Publicado em: 28/ set/ 2022

Lamsa: o Crivella tem razão!

*Por João Mendes de Jesus

Nada como um dia após o outro, assim como sabemos que o tempo é o senhor da razão. E não é que a Prefeitura Municipal do Rio de Janeiro entrou em conflito com a Lamsa, a concessionária da Linha Amarela e pertencente ao Grupo Invepar, que controla, desde 1997, uma das principais vias da cidade do Rio, a cobrar preços exorbitantes, que atingem, em cheio, o direito constitucional de ir e vir dos cidadãos cariocas.

A população, na verdade, é explorada arbitrariamente por empresários multimilionários, que somente visam o lucro sem dar qualquer retorno à sociedade e, principalmente, a milhares de motoristas que transitam na Linha Amarela, a pagar diariamente, no mínimo, R$ 8 reais, pois são cobrados R$ 4 reais na ida e mais R$ 4 reais na volta.
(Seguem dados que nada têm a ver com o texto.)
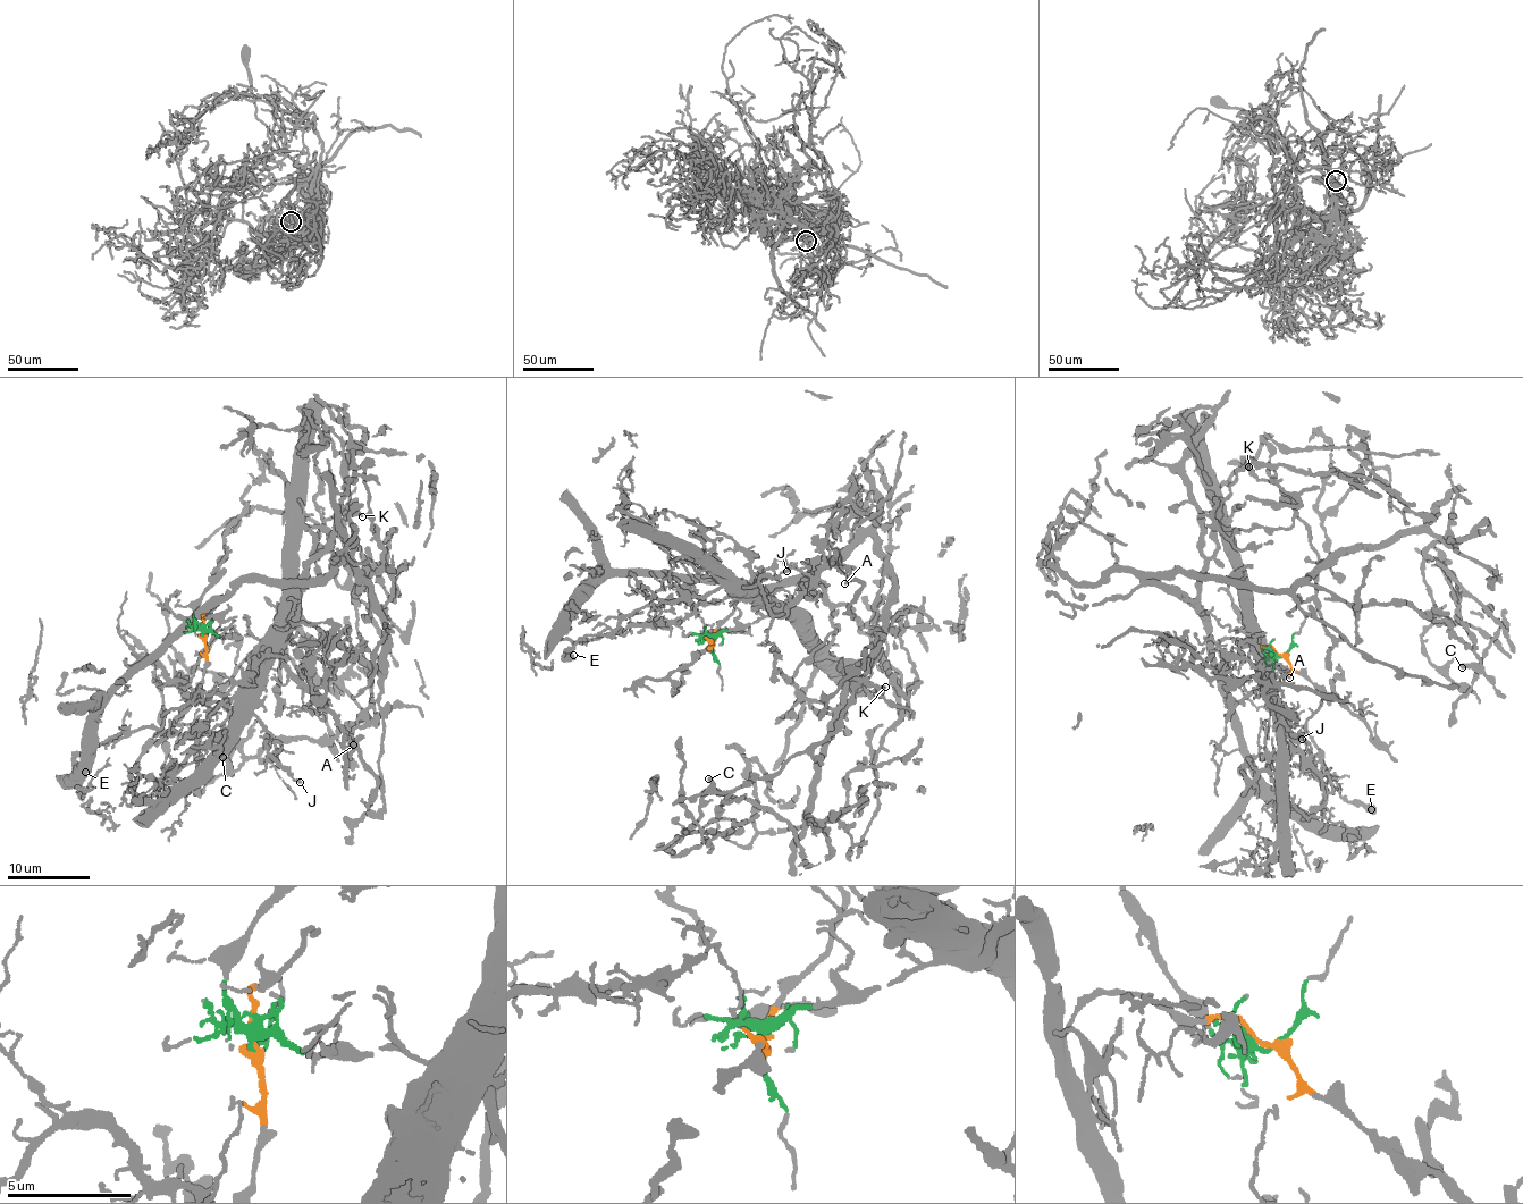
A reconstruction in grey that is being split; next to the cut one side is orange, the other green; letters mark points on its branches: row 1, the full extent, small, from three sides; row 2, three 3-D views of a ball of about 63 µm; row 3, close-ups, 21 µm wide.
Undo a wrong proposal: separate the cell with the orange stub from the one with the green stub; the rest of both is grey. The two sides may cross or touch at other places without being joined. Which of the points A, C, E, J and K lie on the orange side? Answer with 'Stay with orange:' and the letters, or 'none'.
Stay with orange: C, K

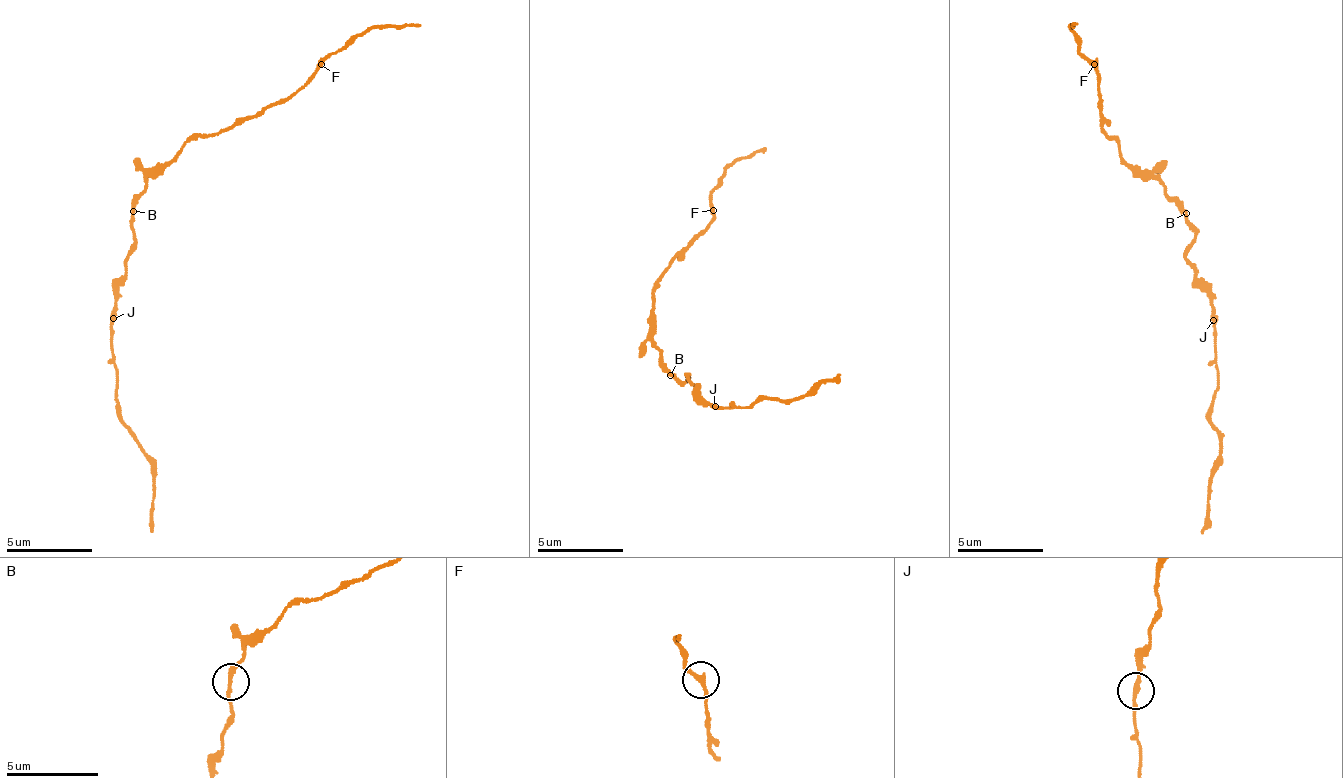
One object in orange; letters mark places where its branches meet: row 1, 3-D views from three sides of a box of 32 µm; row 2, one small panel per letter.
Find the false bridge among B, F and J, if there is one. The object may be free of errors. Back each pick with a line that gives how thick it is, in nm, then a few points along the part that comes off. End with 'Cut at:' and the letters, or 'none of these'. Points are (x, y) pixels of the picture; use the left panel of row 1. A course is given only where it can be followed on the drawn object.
Cut at: none of these

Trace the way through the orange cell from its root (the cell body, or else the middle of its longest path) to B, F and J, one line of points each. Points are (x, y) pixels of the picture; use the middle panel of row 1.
B: (666, 362), (670, 375)
F: (666, 362), (654, 341), (650, 298), (676, 256), (684, 256), (691, 240), (699, 240), (713, 211)
J: (666, 362), (672, 375), (684, 383), (688, 383), (684, 374), (688, 374), (706, 403), (714, 403), (716, 407)

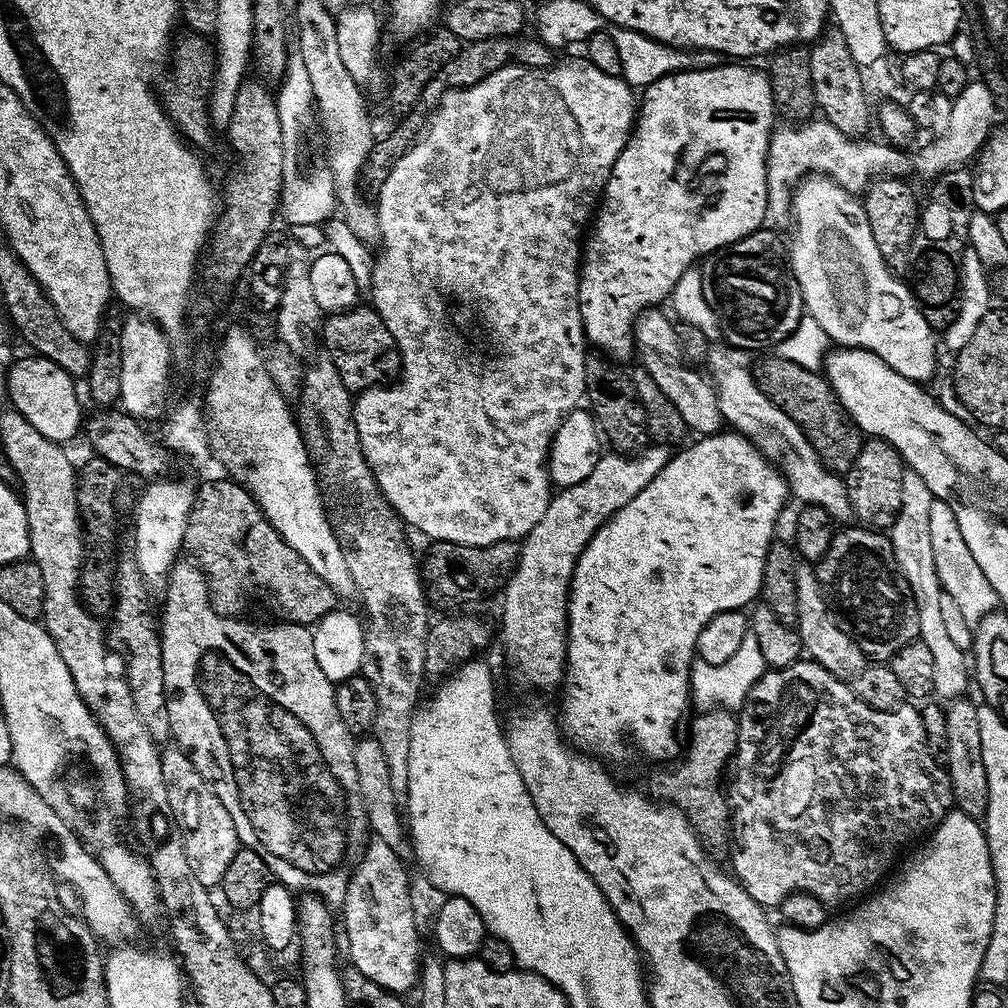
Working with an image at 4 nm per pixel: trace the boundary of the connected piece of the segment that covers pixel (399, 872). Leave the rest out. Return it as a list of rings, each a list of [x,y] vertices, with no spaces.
[[[372,838],[372,841],[368,844],[368,849],[364,852],[364,861],[356,868],[356,873],[352,876],[352,881],[348,884],[348,889],[344,892],[344,924],[342,920],[342,932],[348,935],[348,956],[352,959],[351,967],[355,971],[360,972],[370,982],[374,982],[380,988],[385,988],[387,992],[393,994],[405,994],[417,987],[418,984],[418,961],[420,956],[420,932],[416,929],[416,908],[412,905],[412,888],[408,885],[408,872],[404,869],[404,864],[400,861],[401,853],[395,848],[386,846],[386,842],[379,838]]]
Esse preço é apenas para carros comuns.

A Lamsa, conforme o ex-prefeito Marcelo Crivella, apossou-se não apenas de uma importante via construída com o dinheiro público do contribuinte carioca, mas, sobretudo, demonstrou arrogância e desapreço pela autoridade constituída pelo voto popular, a recorrer a liminares por meio de chicanas jurídicas e, com efeito, manter seu império financeiro sem dar quase nada de retorno, como disse anteriormente, à população da capital do Rio de Janeiro.

A concessionária da via expressa é useira e vezeira em cobrar pedágios de preços escorchantes, bem como é também acusada de praticar superfaturamento em obras, fatos esses, se comprovados, motivarão o poder público a anular o aditivo que estende por mais 15 anos o contrato, que permite à Lamsa explorar a concessão, o que por si só já é um absurdo, porque estava previsto que a concessão terminasse no fim de 2022.

Do contrário, a Lamsa só encerrará suas atividades na Linha Amarela no longínquo ano de 2037, o que é o fim da picada, porque o povo carioca não aguenta mais ser explorado por essa empresa de tarifas abusivas. Além do mais, Crivella, quando prefeito, teve acesso a informações da Controladoria-Geral do Município do Rio de Janeiro, que realizou sindicância que apontou prejuízo de R$ 1,6 bilhão aos cofres da Prefeitura no que é relativo à concessão da Linha Amarela.

Esses valores bem acima do bilhão teriam sido alcançados por parte da concessionária por meio de cobrança de tarifa além do necessário com a intenção de manter o equilíbrio do contrato e o fluxo subestimado de veículos, assim como por intermédio de sobrepreço em obras. Enfim, a Lamsa foi acusada de praticar tais medidas, que se forem investigadas com seriedade, a verdade naturalmente aparecerá.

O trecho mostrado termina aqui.